* **What to do**
Retype the data exactly, skipping any picture in it.

-- -- --

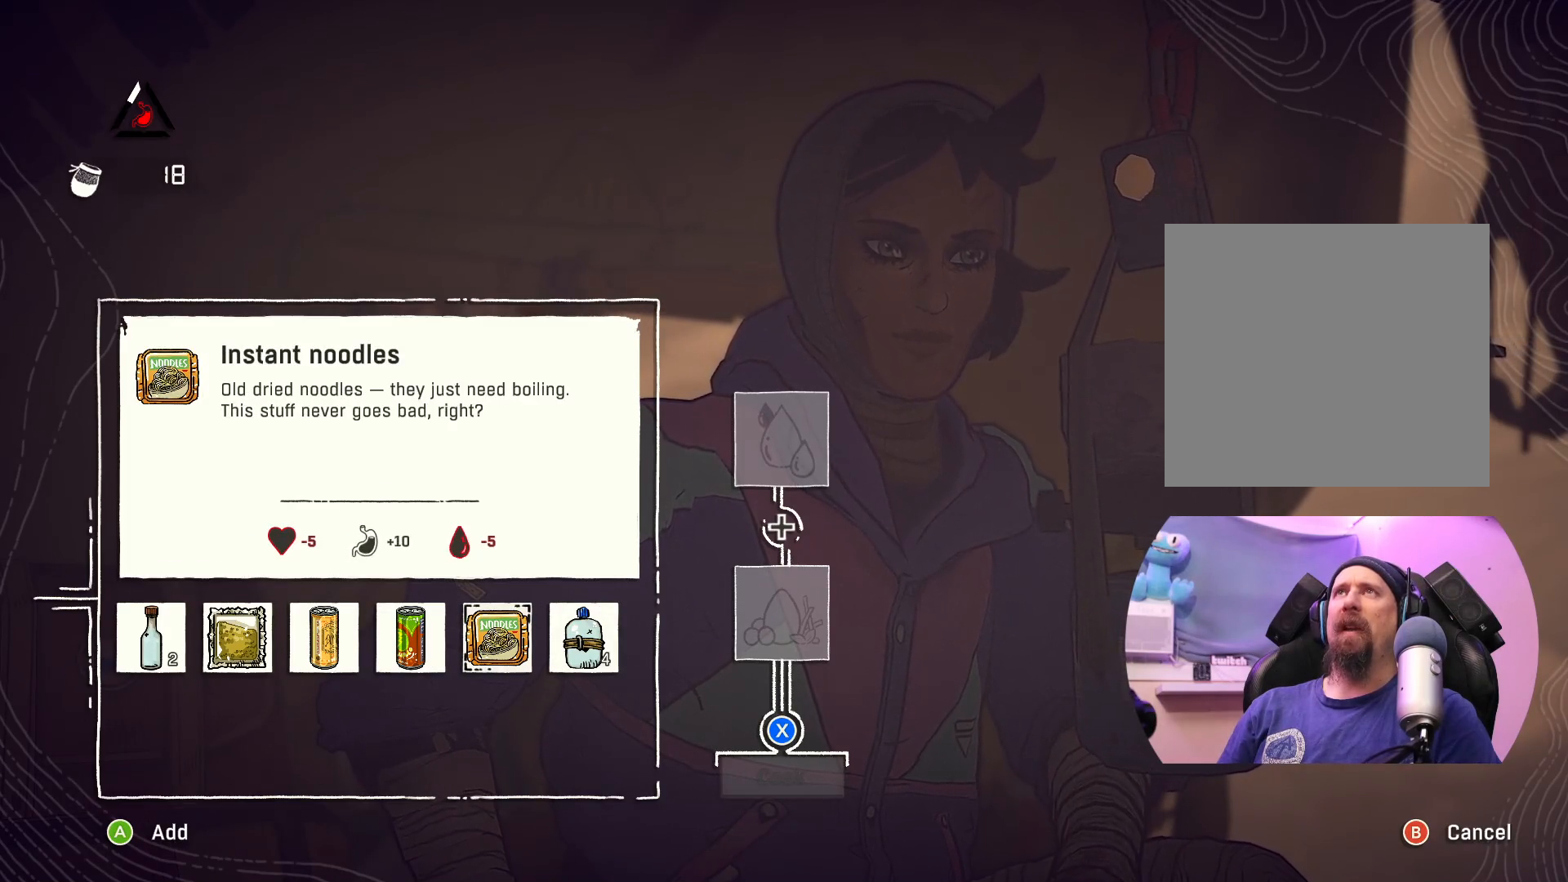
{"buttons": [], "left_stick": "center", "right_stick": "center", "events": []}
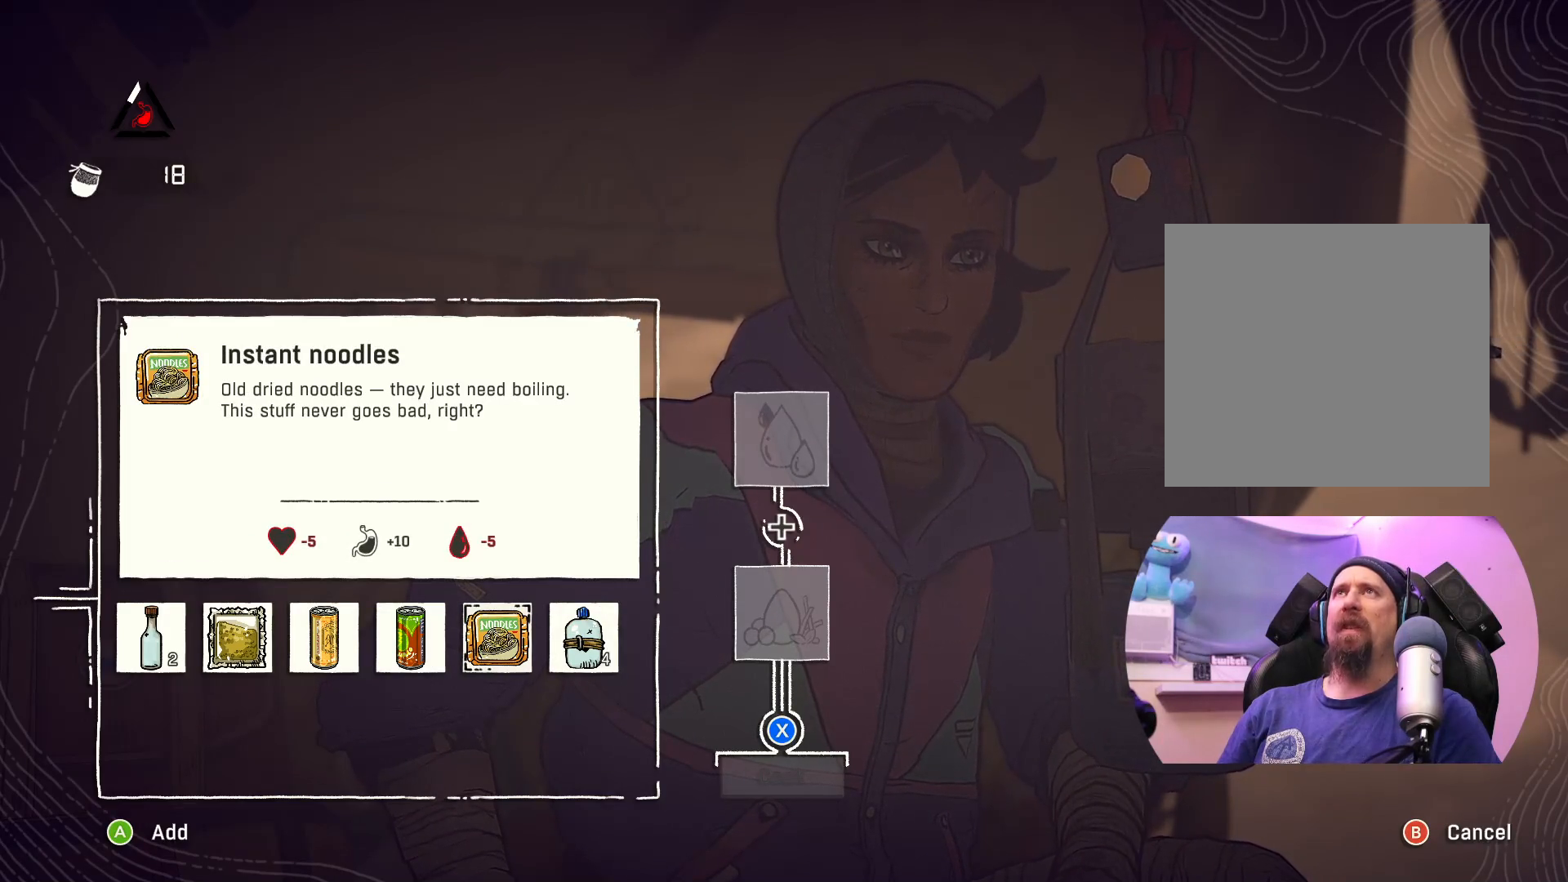
{"buttons": [], "left_stick": "center", "right_stick": "center", "events": []}
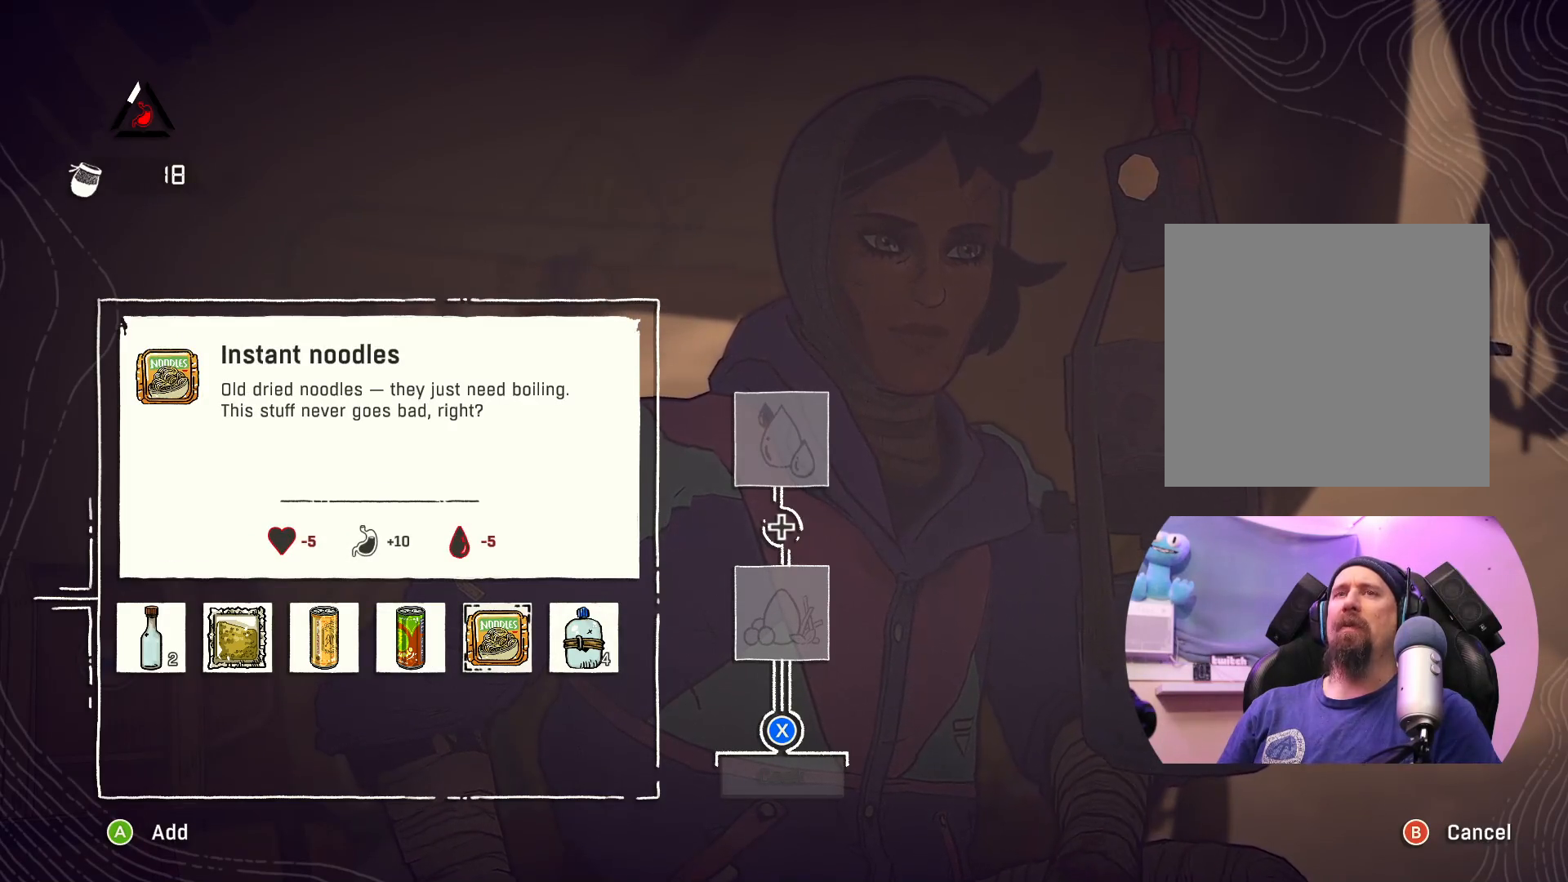
{"buttons": [], "left_stick": "center", "right_stick": "center", "events": []}
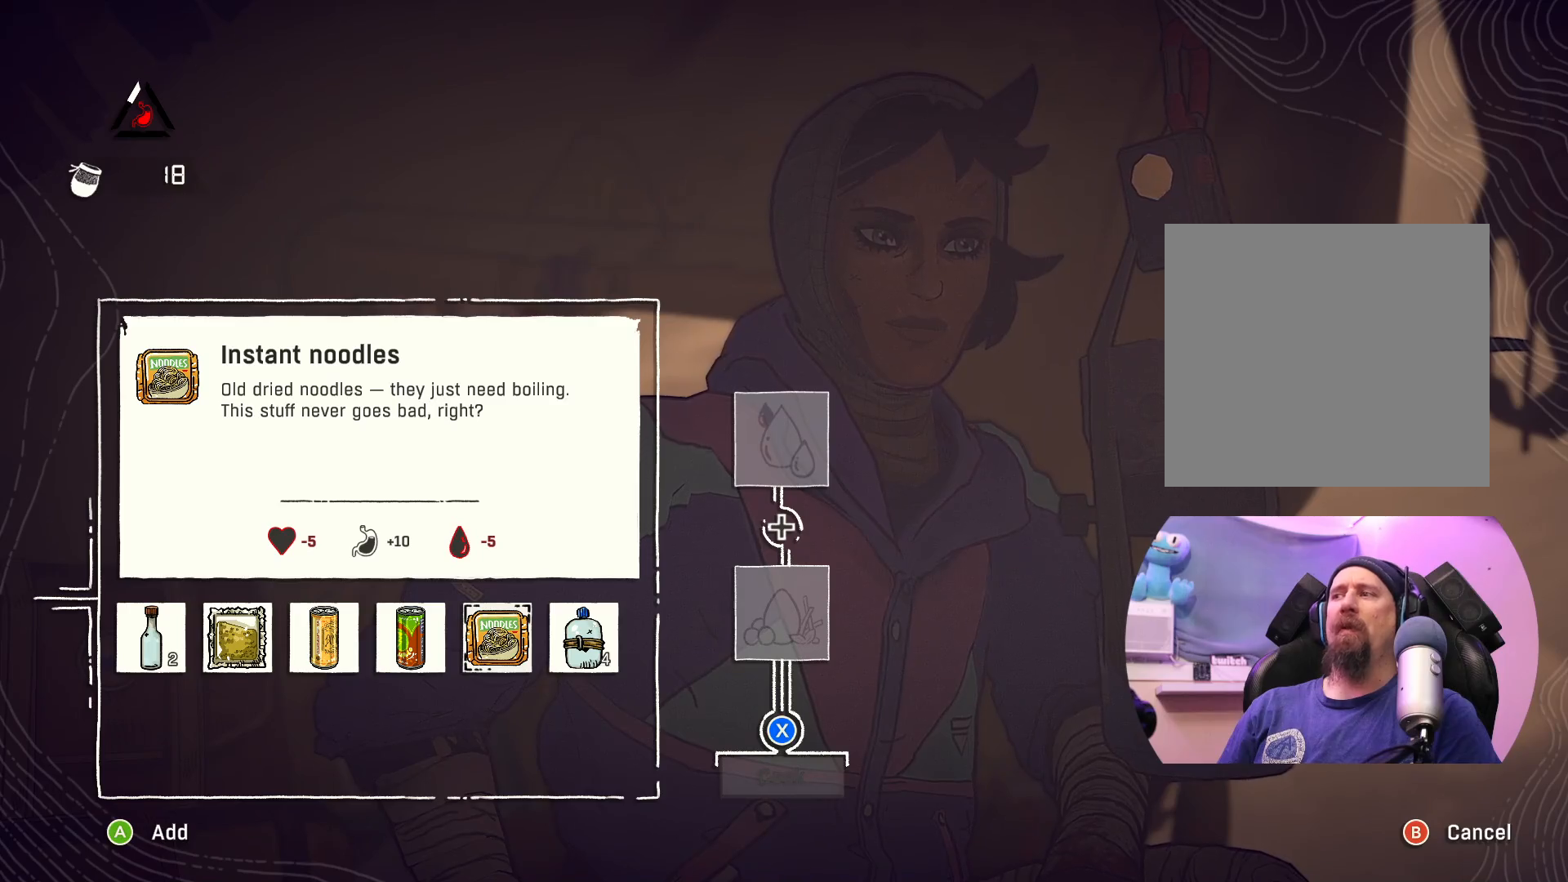
{"buttons": [], "left_stick": "center", "right_stick": "center", "events": []}
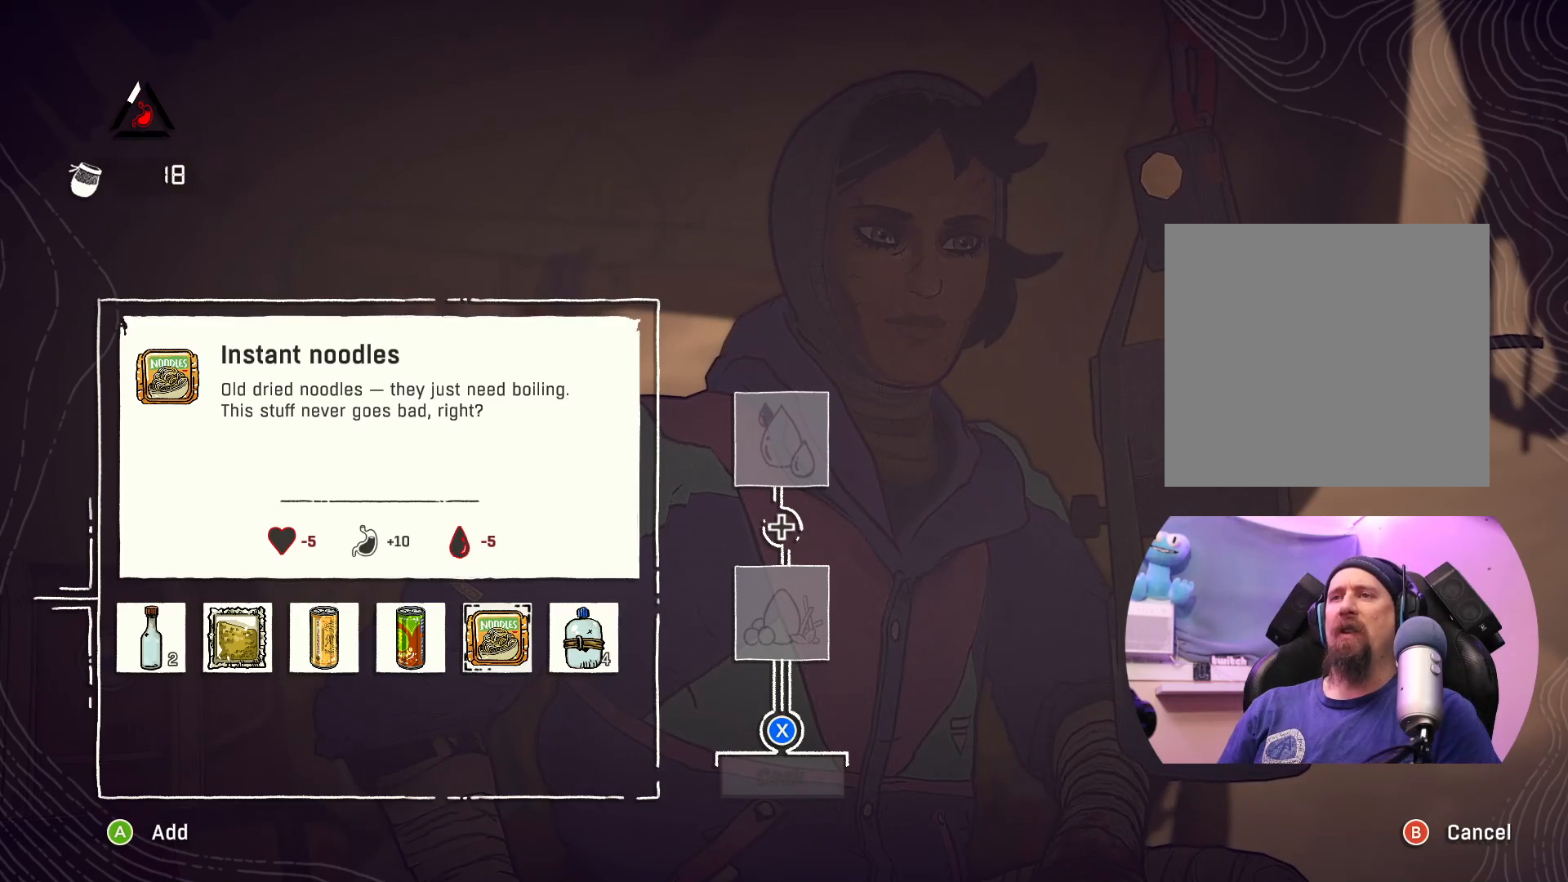
{"buttons": [], "left_stick": "center", "right_stick": "center", "events": []}
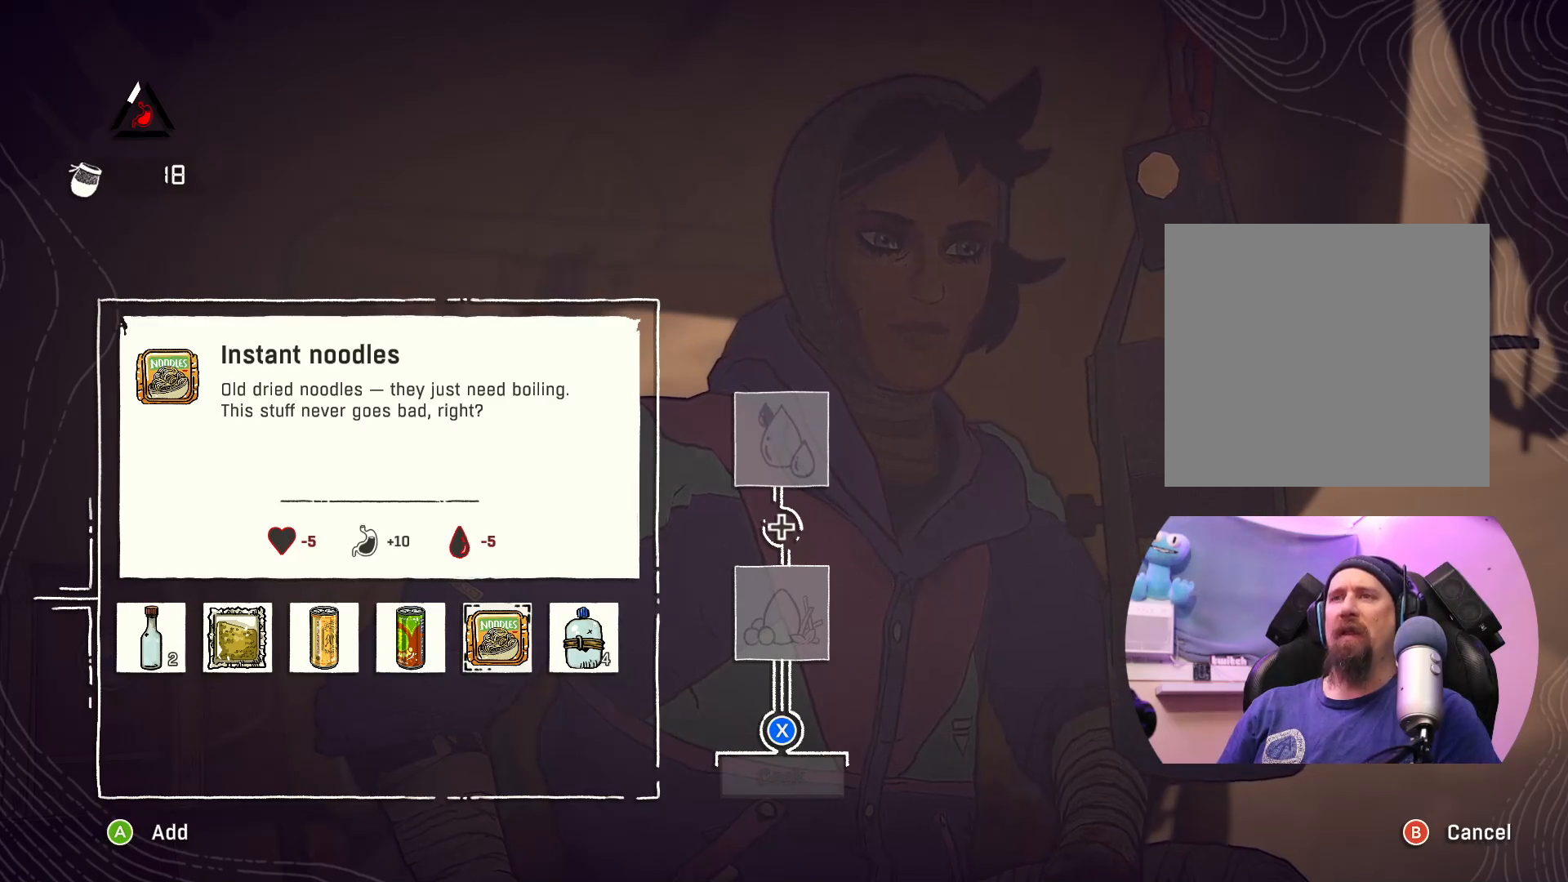
{"buttons": [], "left_stick": "left", "right_stick": "center", "events": [[450, "left_stick", "left"]]}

-- -- --

* **Exercise answer**
{"buttons": [], "left_stick": "center", "right_stick": "center", "events": []}
{"buttons": [], "left_stick": "center", "right_stick": "center", "events": []}
{"buttons": [], "left_stick": "center", "right_stick": "center", "events": []}
{"buttons": [], "left_stick": "center", "right_stick": "center", "events": []}
{"buttons": [], "left_stick": "center", "right_stick": "center", "events": []}
{"buttons": [], "left_stick": "left", "right_stick": "center", "events": [[450, "left_stick", "left"]]}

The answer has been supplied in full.